→ SOURCE PASSAGE:
##############################

It seems possible that the problem will be resolved simply by adding $'\r' to the end of the IFS environment variable. I'm gonna go play with it and see if I can make it dance. :-D

Thanks again!
 
Old 06-26-2006, 06:36 AM   #6
jschiwal
Guru
 
Registered: Aug 2001
Location: Fargo, ND
Distribution: SuSE AMD64
Posts: 15,733

Rep: Reputation: 654Reputation: 654Reputation: 654Reputation: 654Reputation: 654Reputation: 654
I tried a little experiment. First I wrote a oneliner that simulates a progress indicater that uses "\r" to reprint on the same line:
> for (( progress=0; progress<101; progress++ )); do sleep 2; echo -ne "progress: ${progress}\r"; done
progress: 3

Next, I changed the value of IFS so that the return character would be used to separate fields. This was piped to your "tr '\r' '\n' filter. It would then print out on individual lines at each iteration of the loop.
> for (( progress=0; progress<101; progress++ )); do sleep 2; IFS=\005; echo -ne "progress: ${progress}\r" | tr '\r' '\n'; done
progress: 0
progress: 1
progress: 2
progress: 3
 
Old 06-26-2006, 06:41 AM   #7
tvynr
Member
 
Registered: Apr 2004
Distribution: Debian
Posts: 143

Original Poster
Rep: Reputation: 15
I've corrected my analysis of the problem, actually. I ran the following snippet:
Code:
for n in $(seq 0 9); do echo -en "$n\r"; sleep 1; done | (tr $'\r' $'\n')
which behaved as I wanted; each entry was translated immediately and written to the standard output stream with a newline instead of the original carriage return. Then, I tried
Code:
for n in $(seq 0 9); do echo -en "$n\r"; sleep 1; done | (tr $'\r' $'\n' | egrep --line-buffered -o '[0-9]')
which dumped the entire ten lines all at once. I must conclude, therefore, that the problem is grep and not tr, as I had originally thought.

This confuses me. I am using --line-buffered, which I thought would fix any buffering issues created by grep. I'll keep digging.

jschiwal: I'm not sure I fully understand your test. What does it illustrate? What is character 5?

Thanks again for your help, all!
 
Old 06-26-2006, 06:56 AM   #8
tvynr
Member
 
Registered: Apr 2004
Distribution: Debian
Posts: 143

Original Poster
Rep: Reputation: 15
I've performed a couple more tests:
Code:
n=0; while [ "$n" -lt "10000" ]; do echo -en "$n\r"; sleep 0.0001; n=$(($n+1)); done | (tr $'\r' $'\n' | egrep --line-buffered -o '[0-9]+'
n=0; while [ "$n" -lt "10000" ]; do echo -en "$n\r"; sleep 0.0001; n=$(($n+1)); done | (tr $'\r' $'\n' | egrep -o '[0-9]+')
The purpose of the above two one-liners is to attempt to determine the number of lines being buffered. As you can see, the only difference in the two commands is that the execution of egrep in one uses the "--line-buffered" flag whilst the other does not.

##############################

→ INFORMATION PROVIDED:
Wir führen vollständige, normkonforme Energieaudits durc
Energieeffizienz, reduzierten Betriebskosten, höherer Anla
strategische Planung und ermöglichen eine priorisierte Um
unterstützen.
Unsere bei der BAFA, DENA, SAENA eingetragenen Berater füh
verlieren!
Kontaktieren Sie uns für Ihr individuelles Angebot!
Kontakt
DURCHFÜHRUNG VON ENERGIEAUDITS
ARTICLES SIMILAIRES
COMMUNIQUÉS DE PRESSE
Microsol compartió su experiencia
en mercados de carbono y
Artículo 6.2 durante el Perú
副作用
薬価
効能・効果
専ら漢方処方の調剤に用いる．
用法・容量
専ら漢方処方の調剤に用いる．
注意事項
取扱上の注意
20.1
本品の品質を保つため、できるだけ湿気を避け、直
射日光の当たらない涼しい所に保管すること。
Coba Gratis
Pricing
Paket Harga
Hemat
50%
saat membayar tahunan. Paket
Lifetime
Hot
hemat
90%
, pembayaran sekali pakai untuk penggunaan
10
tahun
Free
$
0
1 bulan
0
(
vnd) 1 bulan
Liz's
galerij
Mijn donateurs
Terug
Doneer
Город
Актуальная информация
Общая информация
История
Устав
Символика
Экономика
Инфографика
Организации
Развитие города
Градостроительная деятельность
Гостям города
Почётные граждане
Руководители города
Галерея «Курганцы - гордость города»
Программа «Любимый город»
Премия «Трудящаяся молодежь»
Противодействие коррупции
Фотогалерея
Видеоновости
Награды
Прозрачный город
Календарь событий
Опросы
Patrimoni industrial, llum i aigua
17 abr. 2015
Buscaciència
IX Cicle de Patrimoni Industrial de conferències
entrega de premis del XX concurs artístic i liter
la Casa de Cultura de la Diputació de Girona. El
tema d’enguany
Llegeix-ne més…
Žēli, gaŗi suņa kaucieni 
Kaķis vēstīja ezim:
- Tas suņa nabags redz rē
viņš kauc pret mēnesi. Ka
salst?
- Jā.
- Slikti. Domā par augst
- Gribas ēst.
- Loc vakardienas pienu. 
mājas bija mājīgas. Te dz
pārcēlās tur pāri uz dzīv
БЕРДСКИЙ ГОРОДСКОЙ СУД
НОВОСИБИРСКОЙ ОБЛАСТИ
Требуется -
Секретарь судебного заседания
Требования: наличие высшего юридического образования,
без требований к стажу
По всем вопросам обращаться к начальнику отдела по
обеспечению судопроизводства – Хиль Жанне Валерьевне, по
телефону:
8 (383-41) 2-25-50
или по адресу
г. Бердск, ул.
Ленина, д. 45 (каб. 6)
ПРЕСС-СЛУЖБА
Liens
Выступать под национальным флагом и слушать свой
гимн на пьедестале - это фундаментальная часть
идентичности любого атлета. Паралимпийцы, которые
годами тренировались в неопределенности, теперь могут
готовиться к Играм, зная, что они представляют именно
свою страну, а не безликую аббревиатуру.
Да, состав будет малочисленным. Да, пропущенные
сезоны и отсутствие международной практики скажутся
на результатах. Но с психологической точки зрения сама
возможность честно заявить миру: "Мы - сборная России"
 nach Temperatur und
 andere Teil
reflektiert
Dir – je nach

##############################

→ WHAT THE TASK REQUIRES: Please answer from the forum thread on shell output buffering: after piping the loop through both tr and egrep, which program did the original poster conclude was causing the problem?

→ WRITTEN REPLY: The poster concluded that grep was the problem, not tr as first thought.